Gabriel Attal, for article on France's first gay prime minister

Gabriel Attal becomes France’s first gay prime minister

At 34, Gabriel Attal became France’s youngest-ever prime minister in January 2024 — and the first openly gay person to hold the role under the Fifth Republic. His appointment landed as a quiet but powerful signal that being gay is no longer a barrier to leading at the highest levels of French government. The advocacy group SOS Homophobie welcomed the moment while noting that real progress will be measured by what his government actually does for LGBTQ+ rights. Attal joins a still-short global list of openly LGBTQ+ heads of government, including Ireland’s Leo Varadkar and Belgium’s Elio Di Rupo. Visibility at the top doesn’t guarantee safety or equality below — but it slowly reshapes what leadership looks like, and who gets to imagine themselves in it.

Tourists on Main Market Square in Krakow, for article on coal boiler replacement

Poland’s Clean Household Energy Initiative projected to prevent 20,000 deaths annually by 2030

Poland’s coal boiler swap could prevent more than 21,000 premature deaths every year by 2030, according to a new assessment from the European Clean Air Centre. The country is replacing half of its 2.7 million coal and wood-burning home furnaces with heat pumps and cleaner alternatives, at a clip of roughly 6,000 retrofits a week. What started as a grassroots push in Kraków a decade ago has grown into a €25 billion national programme, with heat pumps making up about half of all installations so far. Researchers are calling it a triple win: cleaner air, lower bills, and a third less carbon from homes. It’s a hopeful answer to anyone who says ambitious climate policy is too hard for ordinary people.

Fjord

Norway moves aggressively to curb cruise ship emissions to protect fjords

Starting in 2026, only ships powered by alternative fuels will be allowed to visit Norway’s fjords. Lawmakers want to protect the unique natural environment and stop marine diesel oil and mass tourism from damaging the climate. Some ships are now powered by liquefied natural gas (LNG), but that will no longer qualify as an acceptable fuel for cruise ships visiting the fjords of Norway.

German flag

Germany reports lowest carbon emissions since the 1950s

In 2023, GHG emissions in Germany fell to 673 million tons of carbon dioxide equivalent, according to Agora Energiewende. That is down 46% compared to the reference year of 1990 and the lowest level since the 1950s. At the same time, carbon emissions were about 49 million tons below the German national target of 722 million tons as specified by Germany’s Climate Protection Act and 73 million tons lower than the prior year.

Aerial view of London and the Thames, for article on U.K. renewable energy record

U.K. use of gas and coal for electricity at lowest since 1957

The UK’s electricity grid just hit a milestone unseen since 1957: gas and coal together produced less power than in any year of the last seven decades. Renewables — wind, solar, hydro, and biomass — supplied a record 42% of electricity in 2023, while coal alone has fallen 97% since 2008 and is set to disappear from the grid entirely when Britain’s last coal plant shuts in September 2024. Add nuclear, and more than half of the country’s electricity now comes from sources that emit no carbon. The deeper significance is simple: a major industrialized economy can run mostly on clean power not as a forecast, but as a lived, ordinary year — proof other countries can point to.
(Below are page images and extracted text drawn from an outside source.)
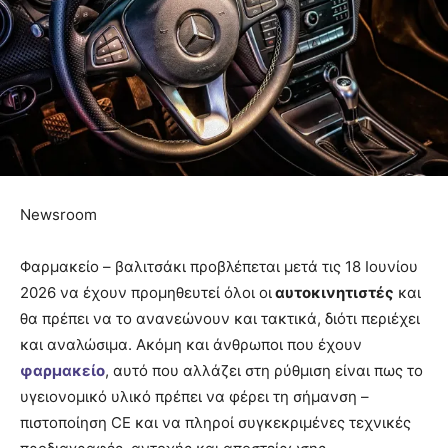
Newsroom
Φαρμακείο – βαλιτσάκι προβλέπεται μετά τις 18 Ιουνίου
2026 να έχουν προμηθευτεί όλοι οι
αυτοκινητιστές
και
θα πρέπει να το ανανεώνουν και τακτικά, διότι περιέχει
και αναλώσιμα. Ακόμη και άνθρωποι που έχουν
φαρμακείο
, αυτό που αλλάζει στη ρύθμιση είναι πως το
υγειονομικό υλικό πρέπει να φέρει τη σήμανση –
πιστοποίηση CE και να πληροί συγκεκριμένες τεχνικές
american public power association eIBTh DXW w unsplash, for article on global wind power capacity, for article on renewable energy record

In Scotland, renewable power has outstripped demand

For the first time, in 2022, Scottish renewables generated more power than the country used, new government figures show. The growth of wind power, coupled with a small drop in electricity consumption, meant that the volume of electricity produced by renewables in Scotland was equal to 113 percent of demand.